Which is to say that it does not matter that Nigeria isn’t much of a national security threat or that Nigerians are among the most successful immigrants to the United States, surpassing native-born Americans in income and educational attainment. What matters is that they’re black and African and, for Trump, at the bottom of a racial hierarchy.

I’ve written before about the 1924 Immigration Act, also known as the Johnson-Reed Act, which codified a decade’s worth of nativist hysteria into law. It followed the Immigration Act of 1917, which imposed literacy tests on new immigrations and barred immigration from the Asia-Pacific region, and the Emergency Quota Act of 1921, which established the first per-country percentage limits on the number of immigrants to the United States. The 1924 act was the harshest. It was also the most far-reaching. Meant to reduce immigration from Southern and Eastern Europe, it also defined the American nation in explicitly racial terms.

The quota system established by Johnson-Reed, the historian Mae Ngai writes, “subtracted from the total United States population all blacks and mulattoes, eliding the difference between the ‘descendants of slave immigrants’ and the descendants of free Negroes and voluntary immigrants from Africa. It also discounted all Chinese, Japanese and South Asians as persons ‘ineligible to citizenship,’ including descendants of such people with American citizenship by native birth.”

In doing so, Ngai continues, the 1924 Immigration Act “excised all nonwhite, non-European peoples” from its “legal representation of the American nation,” setting the stage for the “racialization of immigrant groups around notions of whiteness, permanent foreignness and illegality.”

Trump is almost certainly ignorant of the Johnson-Reed Act (Stephen Miller, on the other hand, is not). But he’s channeling the impulse of that law — the attempt to cast the United States as a white nation, off-limits to those who don’t fit his preferred racial type. And with the Supreme Court’s blessing (granted to the revised version of the original travel ban), he’s doing just that: using his immigration policy to resurrect and reconstitute the exclusions of the early 20th century.

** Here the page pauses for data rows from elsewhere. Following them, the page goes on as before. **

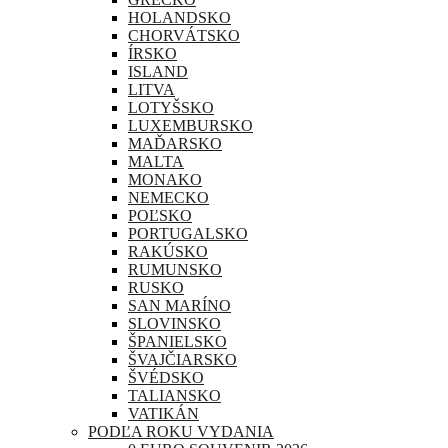
HOLANDSKO
CHORVÁTSKO
ÍRSKO
ISLAND
LITVA
LOTYŠSKO
LUXEMBURSKO
MAĎARSKO
MALTA
MONAKO
NEMECKO
POĽSKO
PORTUGALSKO
RAKÚSKO
RUMUNSKO
RUSKO
SAN MARÍNO
SLOVINSKO
ŠPANIELSKO
ŠVAJČIARSKO
ŠVÉDSKO
TALIANSKO
VATIKÁN
PODĽA ROKU VYDANIA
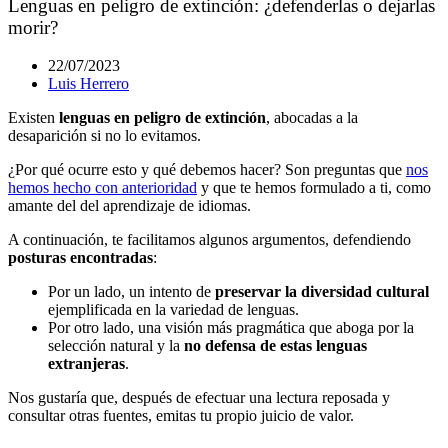
Lenguas en peligro de extinción: ¿defenderlas o dejarlas
morir?
22/07/2023
Luis Herrero
Existen
lenguas en peligro de extinción
, abocadas a la
desaparición si no lo evitamos.
¿Por qué ocurre esto y qué debemos hacer? Son preguntas que
nos
hemos hecho con anterioridad
y que te hemos formulado a ti, como
amante del del aprendizaje de idiomas.
A continuación, te facilitamos algunos argumentos, defendiendo
posturas encontradas
:
Por un lado, un intento de
preservar la diversidad cultural
ejemplificada en la variedad de lenguas.
Por otro lado, una visión más pragmática que aboga por la
selección natural y la
no defensa de estas lenguas
extranjeras
.
Nos gustaría que, después de efectuar una lectura reposada y
consultar otras fuentes, emitas tu propio juicio de valor.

Although immigration policy deals with the external boundaries of the United States, the elevation of whiteness has internal consequences as well. Not because the president intends to distribute benefits and favors on the basis of race — although there are elements of that in his administration’s behavior — but because it sends a larger signal about who matters in this society. Every time Trump and other members of his administration make the decision to stratify and racialize, they are also making a statement about who receives a voice and who deserves respect.